◆ Tugas Kerja 1:
Salin ulang tanpa perubahan seluruh bagian teks tentang Kota Makassar, mulai dari "Kota Makassar yang" terus ke bawah hingga "maupun skala global.".
◆ Tugas Kerja 2:
Lanjutkan teks tentang Kota Makassar mulai setelah kalimat terakhir yang tercantum.

◆ Kutipan Terpilih:
Pandigram: Gerakan Desain Grafis Berbasis Komunitas di Kota Makassar

Makassar ‘Kota Dunia’

Kota Makassar merupakan kota yang digadang-gadang menjadi ‘Kota Dunia’ – terlepas dari jargon politis yang bertebaran di berbagai media. Hal ini tentu secara tidak sadar menaruh harapan lebih di masyarakat Kota Makassar, melihat banyak sekali potensi yang dimiliki oleh Kota Makassar baik secara historis, geografis, budaya, gastronomi dan sebagainya. Tahun 2023 Indonesia menjadi tuan rumah KTT ASEAN yang merupakan amanat secara bergilir oleh negara-negara yang masuk ke dalam ASEAN. Pada penyelenggaraan konferensi tersebut menghasilkan luaran sebagai bentuk proposisi yang bertajuk “ASEAN Matters: Epicentrum of Growth”. Proposisi inilah yang menjadi spirit dan komitmen bersama negara-negara ASEAN untuk menjadikan kawasan ini sebagai episentrum pertumbuhan dan kemajuan global. Jika kita dapat berasumsi dengan merefleksi tema tersebut, kita dapat mengamati bahwa semangat tersebut koheren dengan apa yang relevan dengan visi yang diharapkan terhadap Kota Makassar yaitu “Kota Makassar: Epicentrum of Growth”. Hal ini dilandasi sebuah argumen bahwa Kota Makassar sering disebut sebagai gerbang Indonesia Timur, tempat segala lini terpusat dan menjadi episentrum Kawasan Indonesia Timur.

Kota Makassar yang sering diasosiasikan sebagai gerbang Kawasan Indonesia Timur kerap kali dijadikan pembanding dengan pertumbuhan yang terjadi bumi belahan barat indonesia (Jawa dan sekitarnya), hal ini terjadi dikarenakan adanya pemusatan dari segi politik dan industri, juga dengan kondisi Indonesia yang merupakan negara kepulauan sehingga adanya keterbatasan akses geografis. Anggapan ini bukanlah sebuah pernyataan dengan nuansa pesimistik, tetapi menjadi sebuah refleksi yang mendalam bahwasanya  potensi dari dua wilayah tersebut dapat diperbandingkan secara setara, artinya Kota Makassar memiliki potensi yang besar untuk mengejar ketertinggalan dalam skala nasional maupun skala global.

◆ Segmen Data:

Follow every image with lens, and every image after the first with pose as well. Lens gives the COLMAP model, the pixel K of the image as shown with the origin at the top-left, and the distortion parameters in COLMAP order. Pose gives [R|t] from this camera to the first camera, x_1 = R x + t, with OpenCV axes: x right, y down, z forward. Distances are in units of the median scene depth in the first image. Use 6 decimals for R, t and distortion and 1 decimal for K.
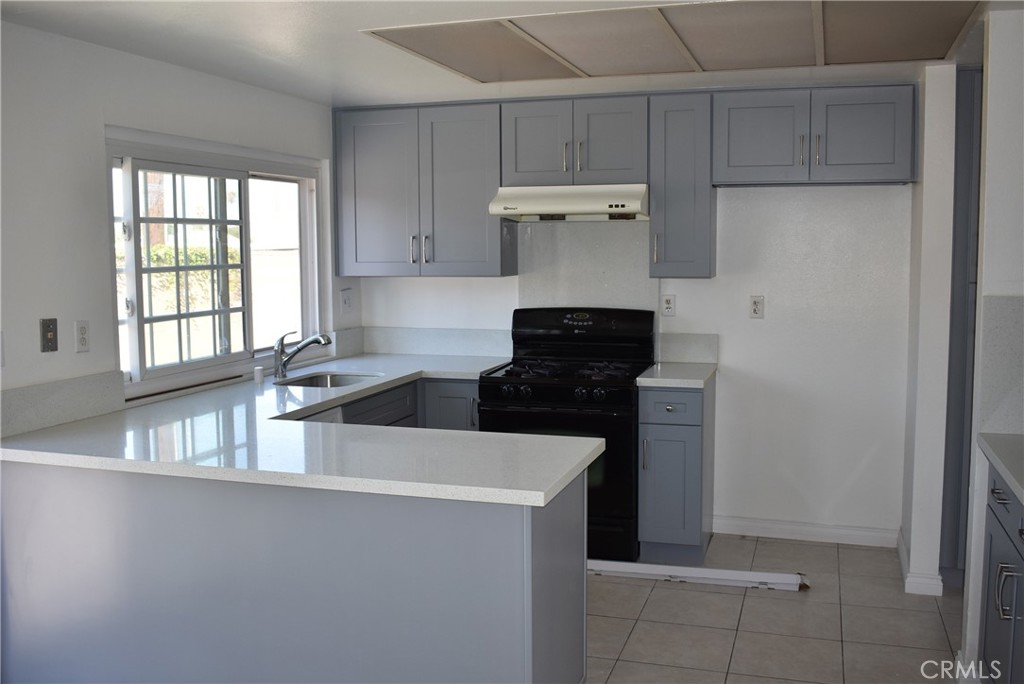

◆ Jawaban Tertulis 1:
Kota Makassar yang sering diasosiasikan sebagai gerbang Kawasan Indonesia Timur kerap kali dijadikan pembanding dengan pertumbuhan yang terjadi bumi belahan barat indonesia (Jawa dan sekitarnya), hal ini terjadi dikarenakan adanya pemusatan dari segi politik dan industri, juga dengan kondisi Indonesia yang merupakan negara kepulauan sehingga adanya keterbatasan akses geografis. Anggapan ini bukanlah sebuah pernyataan dengan nuansa pesimistik, tetapi menjadi sebuah refleksi yang mendalam bahwasanya  potensi dari dua wilayah tersebut dapat diperbandingkan secara setara, artinya Kota Makassar memiliki potensi yang besar untuk mengejar ketertinggalan dalam skala nasional maupun skala global.

◆ Jawaban Tertulis 2:
Dengan keterbukaan informasi secara global yang ditunjang dengan pemerataan teknologi mutakhir, laju industri di Kota Makassar berkembang sangat pesat hingga sekarang. Salah satunya kita dapat melihat fenomena yang terjadi pada sektor industri kreatif yang makin marak bertebaran di Kota Makassar. Hadirnya berbagai event kreatif, komunitas kreatif, bisnis kreatif dan masih banyak lainnya mengindikasikan afirmasi dari pernyataan sebelumnya. Dengan adanya berbagai medium tersebut, tuntutan akan sumber daya melahirkan berbagai subsektor industri kreatif, salah satunya adalah desain komunikasi visual/desain grafis.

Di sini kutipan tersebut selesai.